---- INFORMATION GIVEN

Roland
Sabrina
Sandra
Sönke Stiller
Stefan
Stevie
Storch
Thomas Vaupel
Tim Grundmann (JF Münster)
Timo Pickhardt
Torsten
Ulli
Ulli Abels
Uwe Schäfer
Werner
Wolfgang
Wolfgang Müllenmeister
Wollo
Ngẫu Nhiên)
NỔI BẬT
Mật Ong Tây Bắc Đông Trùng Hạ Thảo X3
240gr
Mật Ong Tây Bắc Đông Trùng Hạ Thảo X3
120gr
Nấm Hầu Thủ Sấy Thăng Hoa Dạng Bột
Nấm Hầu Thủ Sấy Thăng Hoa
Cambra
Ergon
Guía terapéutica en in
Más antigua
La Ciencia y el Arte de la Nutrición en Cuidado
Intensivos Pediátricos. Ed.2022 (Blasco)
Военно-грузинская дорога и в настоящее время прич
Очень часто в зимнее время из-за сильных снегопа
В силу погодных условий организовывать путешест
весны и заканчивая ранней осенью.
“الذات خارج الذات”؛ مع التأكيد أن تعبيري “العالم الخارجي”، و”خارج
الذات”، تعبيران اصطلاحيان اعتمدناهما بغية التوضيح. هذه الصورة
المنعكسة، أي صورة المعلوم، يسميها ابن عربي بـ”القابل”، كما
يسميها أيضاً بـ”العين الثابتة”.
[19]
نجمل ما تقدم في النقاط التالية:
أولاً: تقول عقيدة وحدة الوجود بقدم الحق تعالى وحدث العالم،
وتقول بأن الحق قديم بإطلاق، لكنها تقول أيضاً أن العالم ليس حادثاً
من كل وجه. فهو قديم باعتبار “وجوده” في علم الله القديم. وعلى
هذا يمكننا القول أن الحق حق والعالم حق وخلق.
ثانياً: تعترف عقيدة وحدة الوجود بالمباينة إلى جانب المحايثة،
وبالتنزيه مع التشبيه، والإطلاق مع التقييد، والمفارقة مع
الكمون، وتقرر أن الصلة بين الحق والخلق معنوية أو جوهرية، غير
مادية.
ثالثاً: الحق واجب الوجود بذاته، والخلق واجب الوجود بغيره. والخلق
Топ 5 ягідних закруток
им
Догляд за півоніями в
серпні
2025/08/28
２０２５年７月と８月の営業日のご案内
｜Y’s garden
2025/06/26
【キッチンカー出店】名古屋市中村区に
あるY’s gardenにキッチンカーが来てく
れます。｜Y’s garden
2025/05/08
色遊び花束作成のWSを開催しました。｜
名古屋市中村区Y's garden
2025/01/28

--------

▸ JOB ITEM:
Could you copy out all of the records above exactly?

▸ SOLUTION FOR THIS EXERCISE:
Roland
Sabrina
Sandra
Sönke Stiller
Stefan
Stevie
Storch
Thomas Vaupel
Tim Grundmann (JF Münster)
Timo Pickhardt
Torsten
Ulli
Ulli Abels
Uwe Schäfer
Werner
Wolfgang
Wolfgang Müllenmeister
Wollo
Ngẫu Nhiên)
NỔI BẬT
Mật Ong Tây Bắc Đông Trùng Hạ Thảo X3
240gr
Mật Ong Tây Bắc Đông Trùng Hạ Thảo X3
120gr
Nấm Hầu Thủ Sấy Thăng Hoa Dạng Bột
Nấm Hầu Thủ Sấy Thăng Hoa
Cambra
Ergon
Guía terapéutica en in
Más antigua
La Ciencia y el Arte de la Nutrición en Cuidado
Intensivos Pediátricos. Ed.2022 (Blasco)
Военно-грузинская дорога и в настоящее время прич
Очень часто в зимнее время из-за сильных снегопа
В силу погодных условий организовывать путешест
весны и заканчивая ранней осенью.
“الذات خارج الذات”؛ مع التأكيد أن تعبيري “العالم الخارجي”، و”خارج
الذات”، تعبيران اصطلاحيان اعتمدناهما بغية التوضيح. هذه الصورة
المنعكسة، أي صورة المعلوم، يسميها ابن عربي بـ”القابل”، كما
يسميها أيضاً بـ”العين الثابتة”.
[19]
نجمل ما تقدم في النقاط التالية:
أولاً: تقول عقيدة وحدة الوجود بقدم الحق تعالى وحدث العالم،
وتقول بأن الحق قديم بإطلاق، لكنها تقول أيضاً أن العالم ليس حادثاً
من كل وجه. فهو قديم باعتبار “وجوده” في علم الله القديم. وعلى
هذا يمكننا القول أن الحق حق والعالم حق وخلق.
ثانياً: تعترف عقيدة وحدة الوجود بالمباينة إلى جانب المحايثة،
وبالتنزيه مع التشبيه، والإطلاق مع التقييد، والمفارقة مع
الكمون، وتقرر أن الصلة بين الحق والخلق معنوية أو جوهرية، غير
مادية.
ثالثاً: الحق واجب الوجود بذاته، والخلق واجب الوجود بغيره. والخلق
Топ 5 ягідних закруток
им
Догляд за півоніями в
серпні
2025/08/28
２０２５年７月と８月の営業日のご案内
｜Y’s garden
2025/06/26
【キッチンカー出店】名古屋市中村区に
あるY’s gardenにキッチンカーが来てく
れます。｜Y’s garden
2025/05/08
色遊び花束作成のWSを開催しました。｜
名古屋市中村区Y's garden
2025/01/28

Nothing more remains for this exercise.